A semi-finalist in the 100m hurdles at last year’s world championships in Beijing, Jenneke was unable to reach the same heights in Rio and decided it was time to make changes to her program.

Regarded as a rising star of the sport just a year ago, Jenneke faced a torrent of criticism after Rio and again this week after the revelation her funding had been cut.

But her determination to return to her best has seen her leave junior mentor Mick Zisti, who she thanked for his help over their more than a decade together.

“After 13 years with coach Mick Zisti, I have decided to change coaches and commence training with Ash Mahoney,’’ Jenneke said.

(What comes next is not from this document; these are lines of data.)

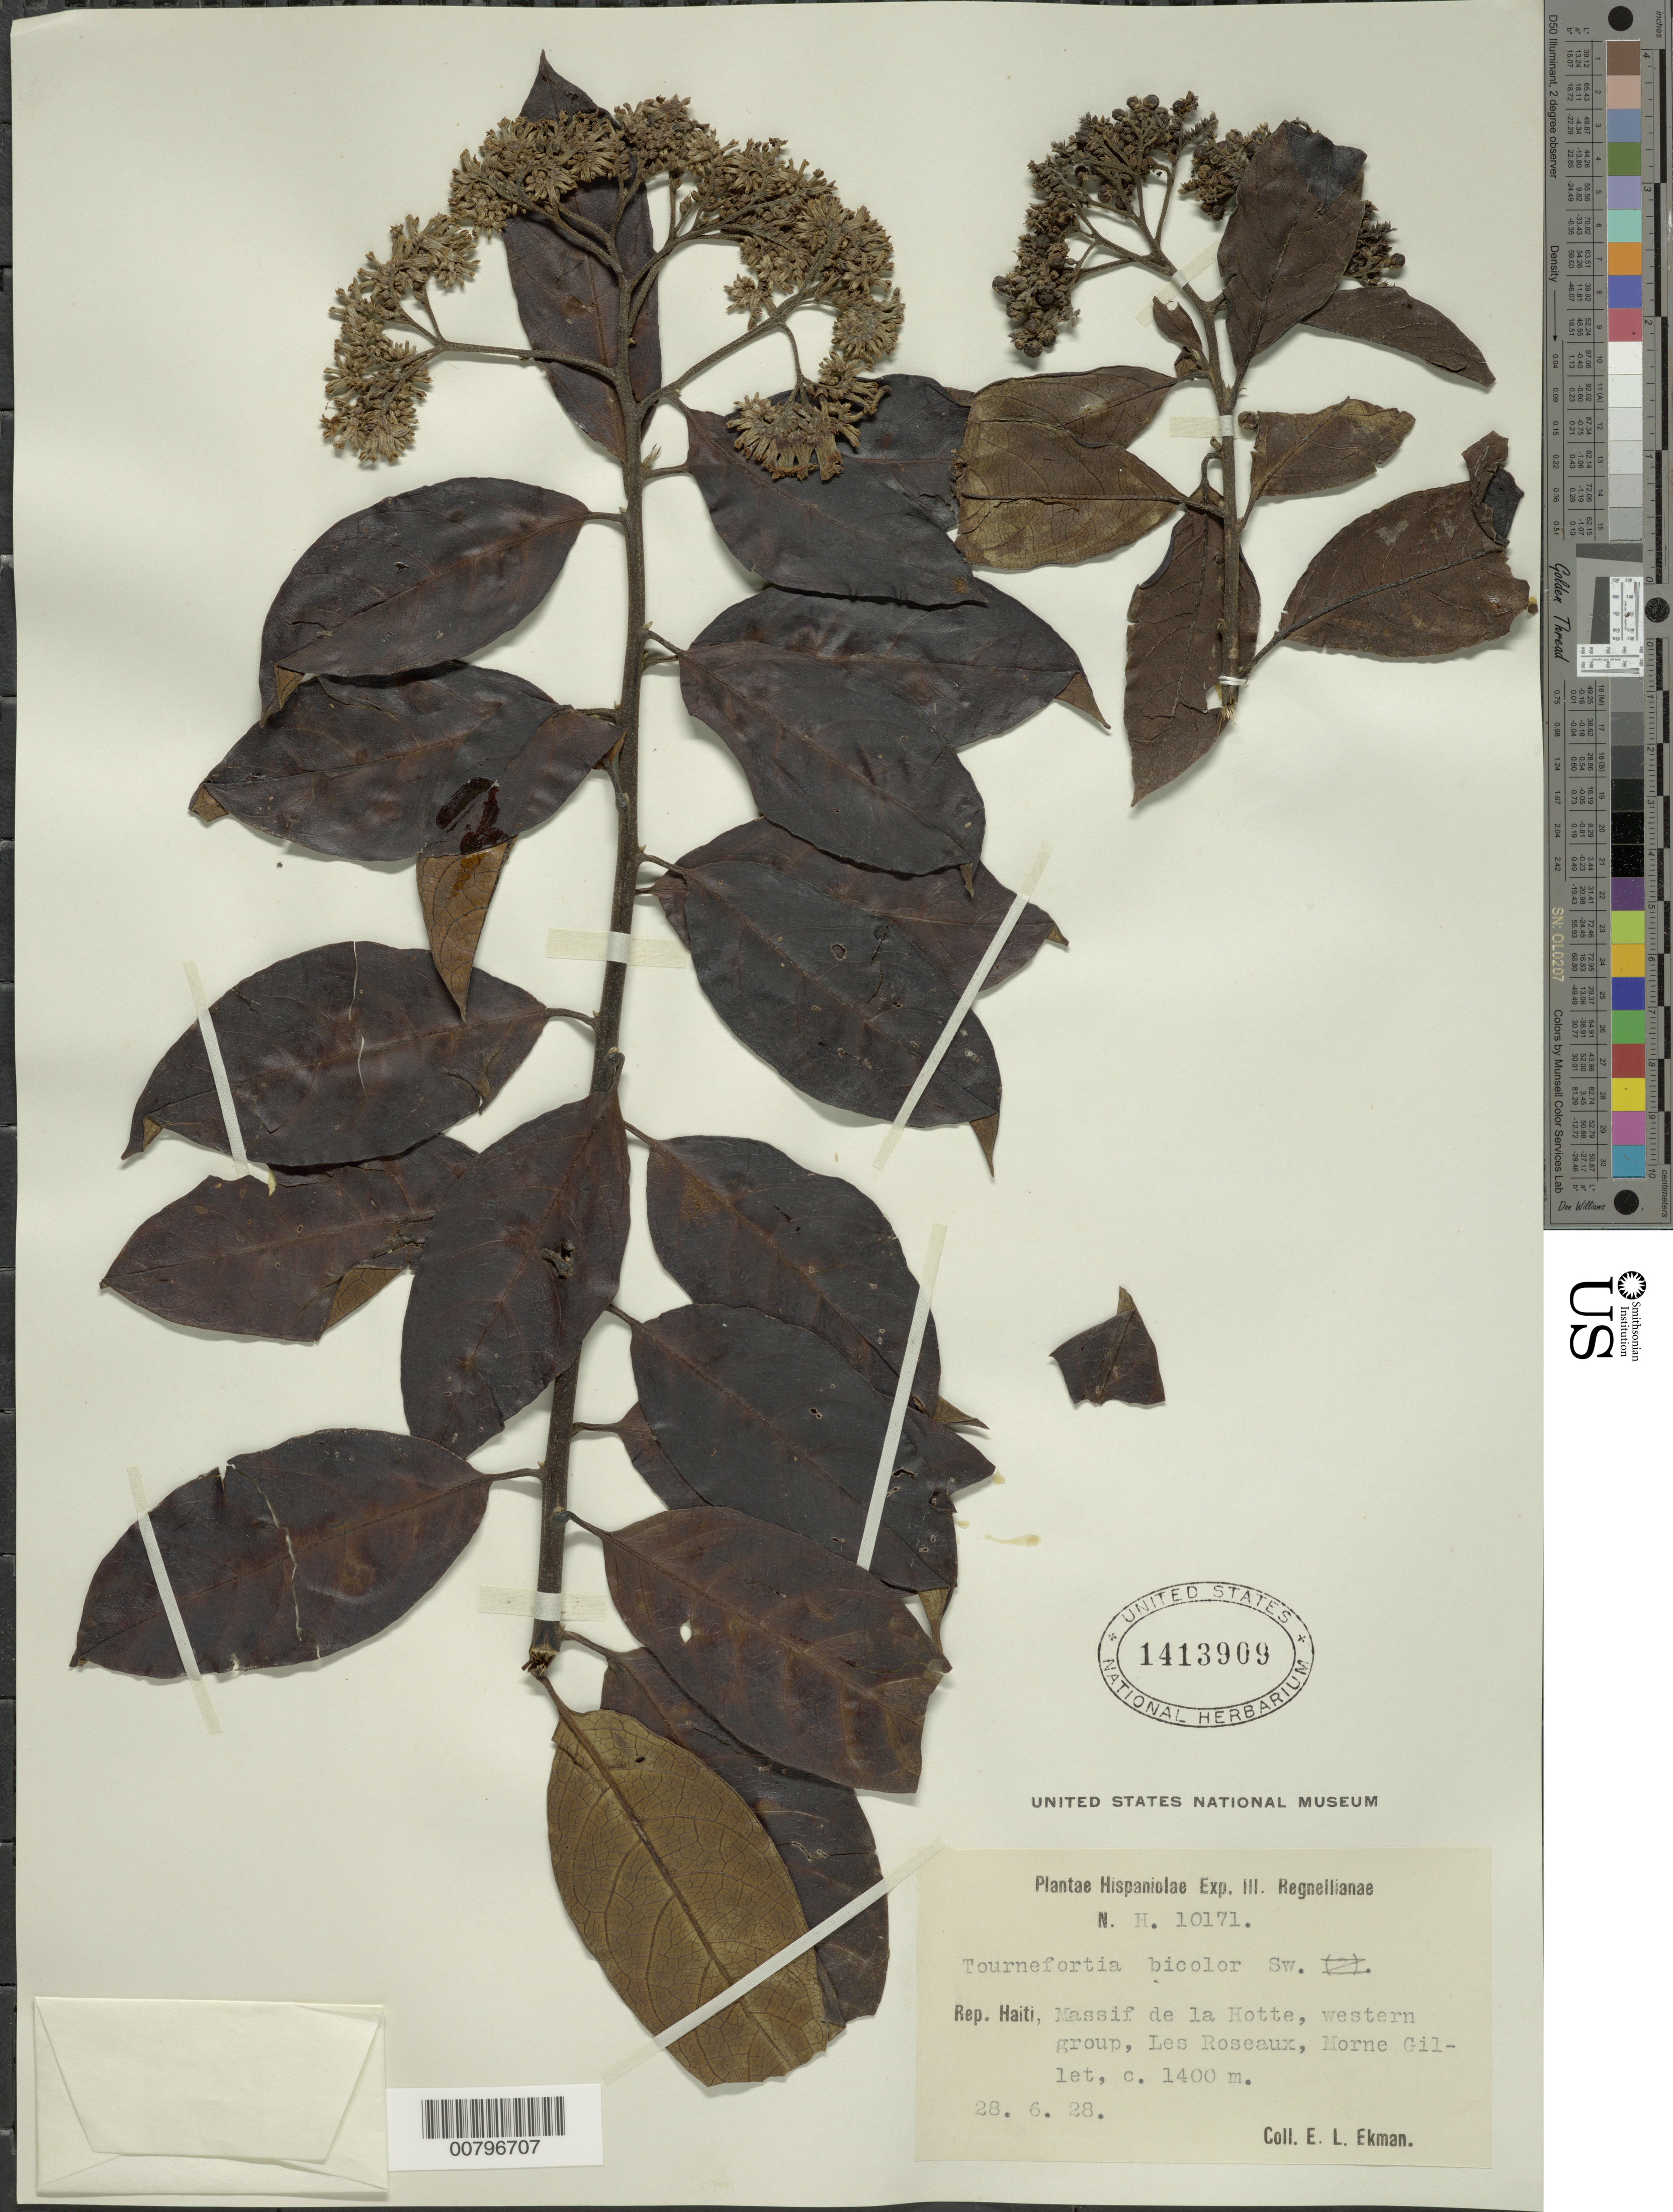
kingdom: Plantae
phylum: Tracheophyta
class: Magnoliopsida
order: Boraginales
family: Heliotropiaceae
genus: Tournefortia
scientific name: Tournefortia bycolor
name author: Sw.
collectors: E. L. Ekman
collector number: H 10171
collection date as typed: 28 Jun 1928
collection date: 1928-06-28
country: Haiti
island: Hispaniola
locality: Massif de la Hotte, western group, Les Roseaux, Morne Gillet.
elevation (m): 1400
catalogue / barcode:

“Mick was a great junior coach and I am delighted that I was able to be his first Olympic athlete but it is time to make some changes to ensure I continue to develop as an athlete and continue to love what I do.

“It has been sad to leave my squad and I will miss training with them but they remain part of my athletics family and I am sure I will see plenty of them at the track.’’

Mahoney guided Pearson from late 2014 until this year when the London Olympic champion decided to coach herself after missing the Rio Games with injury.

Pearson’s departure has opened the door for Jenneke to link with ­Mahoney, whose scientific approach to training she enjoys.

“I am very excited about the next chapter training with Ash,’’ said Jenneke, who is renowned for a colourful warm-up routine.

“I have worked with him before on international teams and he is a very technical and intuitive coach and we are like minded in our ­approach to training and share a similar passion for the sport.’’

The pair’s first challenge will be the domestic season where Jenneke will try to edge back towards her personal best of 12.82sec in a bid to qualify for the 2017 world titles.